For solutions to common problems go to Electronics-common-solutions.html

General information

The electronics for this piece can be run with a Max patch including reverberation and harmonizers.

In both rehearsal and performance the sound engineer/musician should alter the levels of reverberation and harmonizers as indicated in the score and adjust the relative levels of the ensemble and electronics on the mixing desk, according to the given context (musical interpretation, equipment, acoustics of the performance space).

Alternatively, the piece can be played without computers, using external reverberation and harmonizer processors as in the original version.


latest version does require Max installation

Technical requirements for the current version

- Macintosh computer equipped with an external audio interface compatible with Max (cf:, e.g. Motu:, Digidesign:, RME:

  1. - Microphones for the flute, harpsichord and cello

  2. - Mixer & stereo diffusion (possibly return monitors for the musicians)

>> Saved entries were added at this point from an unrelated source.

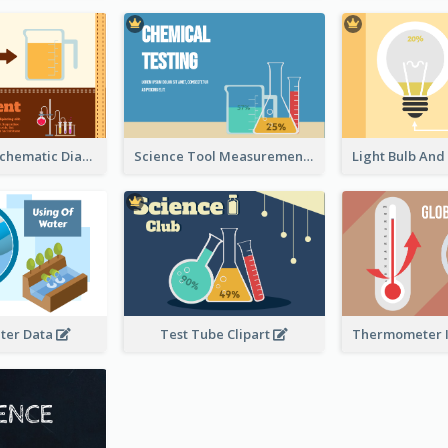
Experiment Schematic Diagram
Science Tool Measurement
ter Data
Test Tube Clipart
Thermometer I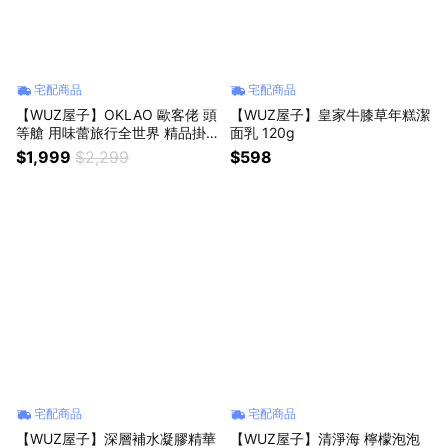
宅配商品
宅配商品
【WUZ屋子】OKLAO 歐客佬 頭
【WUZ屋子】皇家牛膝草年糕潔
等艙 用味蕾旅行全世界 精品掛
面乳 120g
耳禮盒(45包/盒)附提繩
$1,999
$2,299
$598
宅配商品
宅配商品
【WUZ屋子】深層補水凝膠精華
【WUZ屋子】清淨海 檸檬泡泡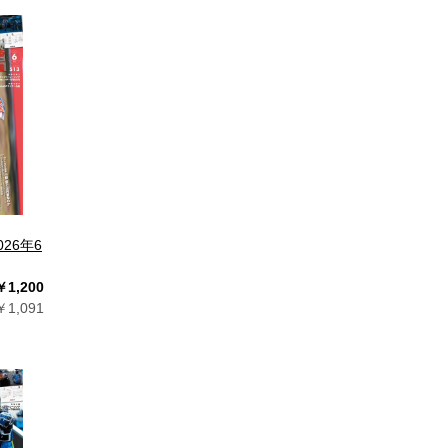
26年6
￥1,200
1,091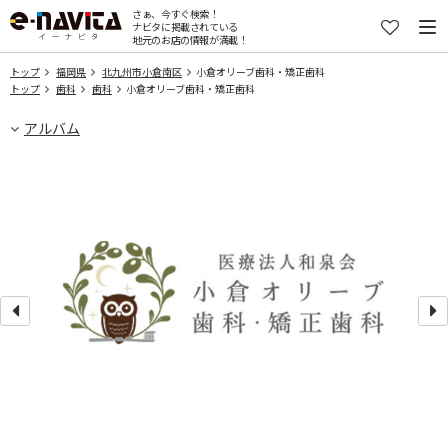
さぁ、今すぐ検索！
ナビタに掲載されている
地元のお店の情報が満載！
トップ
福岡県
北九州市小倉南区
小倉オリーブ歯科・矯正歯科
トップ
歯科
歯科
小倉オリーブ歯科・矯正歯科
アルバム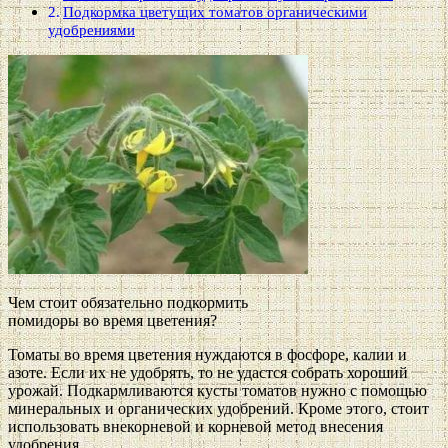
Подкормка цветущих томатов органическими
удобрениями
Чем стоит обязательно подкормить
помидоры во время цветения?
Томаты во время цветения нуждаются в фосфоре, калии и
азоте. Если их не удобрять, то не удастся собрать хороший
урожай. Подкармливаются кусты томатов нужно с помощью
минеральных и органических удобрений. Кроме этого, стоит
использовать внекорневой и корневой метод внесения
удобрения.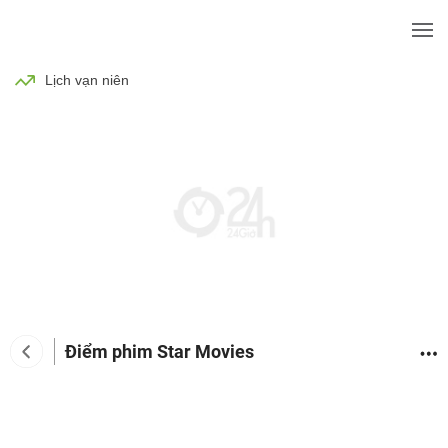
BÓNG ĐÁ
TIN TỨC
SỨC KHỎE
Lịch vạn niên
Điểm phim Star Movies
Tin tức giải trí
Phim
Ca nhạc
TV Show
Đàn 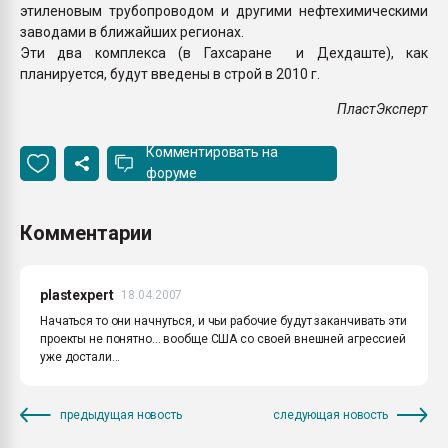
этиленовым трубопроводом и другими нефтехимическими
заводами в ближайших регионах.
Эти два комплекса (в Гахсаране и Дехдаште), как
планируется, будут введены в строй в
2010 г.
ПластЭксперт
Комментировать на
форуме
Комментарии
plastexpert
18.04.2007
Начаться то они начнуться, и чьи рабочие будут заканчивать эти
проекты не понятно... вообще США со своей внешней агрессией
уже достали...
предыдущая новость
следующая новость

Technical requirements for the original version (or alternative version without computer)

- General reverberation (e.g. Lexicon PCM81)

- Harmonizers (e.g. Yamaha SPX90 or any dual pitch shifting device) - see ‘Harmonizers’ for parameters

- Microphones for the flute, harpsichord and cello

- Mixer & stereo diffusion (possibly return monitors for the musicians)

Harmonizers (for the original or alternative version)

Two harmonizers should be set to produce microtonal pitch shifting, the transposition being about 50 cents (1/4 tone) on either side of the input signal.

If using the Yamaha SPX90 harmonizer, select programme 22 (pitch change B) and set the parameters as follows:

pitch1 +0 / fine1 +45 cents/ delay1 20ms

pitch2 +0/ fine2 –50 cents/ delay2 15ms

Performance notes

The amount of amplification required naturally depends on the performance space, but it should never cover the acoustic sound of the instruments.
The ideal sound is a clear and rich 'close’ sound. The microphones should be placed as close to the instruments as possible.
The general level should be rather loud, but not painfully so.